Ese es el caso de Bernardo Hoyos, a quien le llegaron los cadencias musicales que lo embrujaron en su natal Santa Rosa de Osos, desde donde se conectaba con el mundo a través de los sonidos imbatibles que se colaban por entre los rabiosos riscos de la geografía antioqueña. Y de allí en adelante todo en él fue memoria. La misma que le permitió sumergirse en el universo interminable de la música para compartir cada hallazgo con los miles de oyentes que disfrutaron de su voz durante cuarenta años. La memoria que quedó signada por la curiosidad infantil con la que pudo andar sin tropiezos en Londres, a donde llegó ya con su visión totalmente nublada a trabajar a la BBC, o por las calles de Nueva York, donde lo vi desenvolverse en los buses y reconocer el olor de los árboles y la textura de los edificios como si la ciudad fuera suya. Una vida apasionante que evoca bellamente Ana María Escallón en su columna en el portal kienyke (www.kienke.com/kien-escribe/bernardo-hoyos-y-la-elocuencia-de-ser-genroso).
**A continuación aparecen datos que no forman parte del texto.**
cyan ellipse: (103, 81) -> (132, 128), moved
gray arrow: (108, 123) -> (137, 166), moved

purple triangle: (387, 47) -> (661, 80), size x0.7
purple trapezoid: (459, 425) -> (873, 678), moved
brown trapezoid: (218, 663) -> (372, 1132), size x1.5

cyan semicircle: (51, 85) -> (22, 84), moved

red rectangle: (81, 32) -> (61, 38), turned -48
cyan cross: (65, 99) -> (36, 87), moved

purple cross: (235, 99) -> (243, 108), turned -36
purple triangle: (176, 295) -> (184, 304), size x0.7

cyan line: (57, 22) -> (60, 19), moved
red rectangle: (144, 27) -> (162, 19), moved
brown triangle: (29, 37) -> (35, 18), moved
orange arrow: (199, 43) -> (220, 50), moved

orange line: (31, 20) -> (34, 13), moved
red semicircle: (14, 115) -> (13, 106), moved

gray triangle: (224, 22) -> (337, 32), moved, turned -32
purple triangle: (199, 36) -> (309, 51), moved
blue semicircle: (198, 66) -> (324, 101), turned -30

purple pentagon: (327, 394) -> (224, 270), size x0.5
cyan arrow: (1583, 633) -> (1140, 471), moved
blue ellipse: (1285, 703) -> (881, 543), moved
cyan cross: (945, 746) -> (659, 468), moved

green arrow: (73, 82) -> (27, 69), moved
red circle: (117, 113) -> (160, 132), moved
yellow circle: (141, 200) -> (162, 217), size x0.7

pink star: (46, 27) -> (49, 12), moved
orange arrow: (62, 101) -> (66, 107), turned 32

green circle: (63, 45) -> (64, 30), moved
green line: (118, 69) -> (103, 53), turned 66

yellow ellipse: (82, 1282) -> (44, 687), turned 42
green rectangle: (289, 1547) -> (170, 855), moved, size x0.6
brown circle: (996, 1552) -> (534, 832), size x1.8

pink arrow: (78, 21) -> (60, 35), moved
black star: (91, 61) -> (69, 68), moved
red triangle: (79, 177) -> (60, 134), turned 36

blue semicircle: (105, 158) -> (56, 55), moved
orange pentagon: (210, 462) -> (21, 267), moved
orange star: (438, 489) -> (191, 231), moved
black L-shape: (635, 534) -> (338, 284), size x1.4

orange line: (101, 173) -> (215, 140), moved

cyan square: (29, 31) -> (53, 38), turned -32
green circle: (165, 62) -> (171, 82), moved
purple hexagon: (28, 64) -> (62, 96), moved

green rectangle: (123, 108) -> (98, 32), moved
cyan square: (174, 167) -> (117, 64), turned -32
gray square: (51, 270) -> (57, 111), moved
Lo de Emma Reyes es otro milagro. El de la adversidad. Sobrevivió huérfana —“un día, un niño me preguntó si yo tenía papá y mamá. Yo le pregunté que qué era eso y me dijo que él tampoco sabía”— a una infancia despiadada en un barrio paupérrimo en Bogotá, y luego en Ubaque y en Facatativá, hasta terminar abandonada con su hermana Helena en la estación del tren de la Sabana por la misma mujer que las recogió no se sabe de manos de quién y que transformó su frustración en crueldad hacia las hermanas Reyes. Difícil unas memorias más desgarradoras y bellamente escritas que estas páginas que logró rescatar Gabriela, la hija de Germán Arciniegas, y que convirtió en el libro Memoria por correspondencia. Las cartas las escribió Emma, ya mayor, pero es tanto el dolor guardado, que éste fluye sin tregua hasta que Emma se les escapa a las monjas: “Respiré un aire que no olía al convento (…) Antes de ponerme en marcha hacia el mundo me di cuenta de que hacía mucho tiempo que yo ya no era una niña”. Son unas memorias inconclusas que no dan cuentan de su aventura vital, que empieza en un viaje en bus y mula a Buenos Aires en 1945, donde descubre la pintura que quedó plasmada en unos cuadros que admiró Picasso pero que el país aún no conoce.